I laughed. “You have no evidence of that.”
“I know X,” he said. “I know Y.” I just shook my head.
“I’d like to go out to dinner with you and have you talk. Just talk.” He stared into my eyes and I remember his next words exactly. “It would be a blessing to listen to you.”
When we’d met for the first time in a different city, he was describing his day without saying exactly where he’d been, but it was obvious, so I made a casual mention of what the company’s space is known for, and he admitted that was where he’d been.
“They have so much money there,” He said. “Silly money—so much money that they don’t know what to do with it all. And do you know what all of them want?”
I smiled because of course I knew. “More money.”
“More money,” he whispered.
Gradually I’ve come to see how often good people can be behind bad things. Once I saw a client just hours before he was to speak at Pat Robertson’s university. And he was nice. He wrote me an email afterwards calling me an angel, enchanting. It’s so easy to be angry with broad strokes. It’s too easy to hate people because of how they look on paper but then you meet them and they’re not so bad. The truth is not most of us are not trying as hard as we could. And maybe most of us don’t deserve kindness or forgiveness but what other options are there.

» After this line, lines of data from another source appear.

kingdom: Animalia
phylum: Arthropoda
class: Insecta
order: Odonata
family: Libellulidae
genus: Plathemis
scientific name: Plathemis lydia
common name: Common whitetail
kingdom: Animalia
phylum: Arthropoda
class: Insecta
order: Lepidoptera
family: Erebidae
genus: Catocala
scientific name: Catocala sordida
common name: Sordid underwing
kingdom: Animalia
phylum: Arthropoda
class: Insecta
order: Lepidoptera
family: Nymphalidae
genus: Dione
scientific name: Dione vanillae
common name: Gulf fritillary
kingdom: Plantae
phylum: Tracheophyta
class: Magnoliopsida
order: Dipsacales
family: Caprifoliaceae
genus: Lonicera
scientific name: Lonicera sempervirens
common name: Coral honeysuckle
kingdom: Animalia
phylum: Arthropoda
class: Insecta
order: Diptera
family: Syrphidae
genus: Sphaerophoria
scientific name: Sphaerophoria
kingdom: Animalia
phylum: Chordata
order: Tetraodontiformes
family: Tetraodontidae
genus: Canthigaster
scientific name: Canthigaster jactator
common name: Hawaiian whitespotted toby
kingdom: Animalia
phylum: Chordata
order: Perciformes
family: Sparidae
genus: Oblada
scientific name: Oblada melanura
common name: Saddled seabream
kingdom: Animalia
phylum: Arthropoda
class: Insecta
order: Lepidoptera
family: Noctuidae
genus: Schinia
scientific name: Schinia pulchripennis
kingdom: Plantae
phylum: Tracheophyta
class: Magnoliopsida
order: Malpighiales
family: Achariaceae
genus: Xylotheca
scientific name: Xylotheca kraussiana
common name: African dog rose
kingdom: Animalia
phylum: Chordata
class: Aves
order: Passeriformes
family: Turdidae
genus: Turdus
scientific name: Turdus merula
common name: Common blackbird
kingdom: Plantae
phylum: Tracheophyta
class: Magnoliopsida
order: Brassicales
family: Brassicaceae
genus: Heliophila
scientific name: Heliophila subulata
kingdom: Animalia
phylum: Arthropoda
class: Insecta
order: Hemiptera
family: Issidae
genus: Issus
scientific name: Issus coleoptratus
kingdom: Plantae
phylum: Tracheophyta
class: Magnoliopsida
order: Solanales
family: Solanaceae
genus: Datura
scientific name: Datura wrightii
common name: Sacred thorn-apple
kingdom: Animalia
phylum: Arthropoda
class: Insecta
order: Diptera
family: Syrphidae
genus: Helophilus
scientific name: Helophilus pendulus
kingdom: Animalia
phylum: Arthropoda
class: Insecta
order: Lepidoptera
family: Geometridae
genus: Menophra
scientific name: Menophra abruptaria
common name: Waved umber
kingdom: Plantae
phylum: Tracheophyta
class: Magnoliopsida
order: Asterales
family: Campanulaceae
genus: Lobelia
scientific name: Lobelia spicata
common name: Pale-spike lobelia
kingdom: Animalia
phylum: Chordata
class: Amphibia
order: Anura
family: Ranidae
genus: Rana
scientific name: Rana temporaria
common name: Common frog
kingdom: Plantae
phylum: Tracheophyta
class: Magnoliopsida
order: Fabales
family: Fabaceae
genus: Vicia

I had a convoluted dream involving a man who was supposed to be my father but who wasn’t my father. He was getting a divorce and I said, “I’m sorry,” and I meant it; I felt personally responsible for his sadness. There was a car crash in a rocky desert and my not-aunt and possibly my real mother were there. One was injured and childlike and I took her hand. At our feet a long path wound down to a valley full of people at picnic tables alongside a massive home. “Torment,” one of the women said. “Torme?” the other asked, as though that were the name of a place. “You want to go to Torme?” But I understood where she wanted to go and we started down together the path together. As we approached, I was suddenly suffused with the most complete love I’ve ever felt in my life. A melody much like “The Very Thought of You” was playing slowly, languorously. Time moved like molasses. I knew the people we approached were not all my friends. Some of them didn’t know me, some of them didn’t like me, but this overwhelming love existed anyway. I woke up and my eyes were full of tears. I don’t know how it could have ended any other way.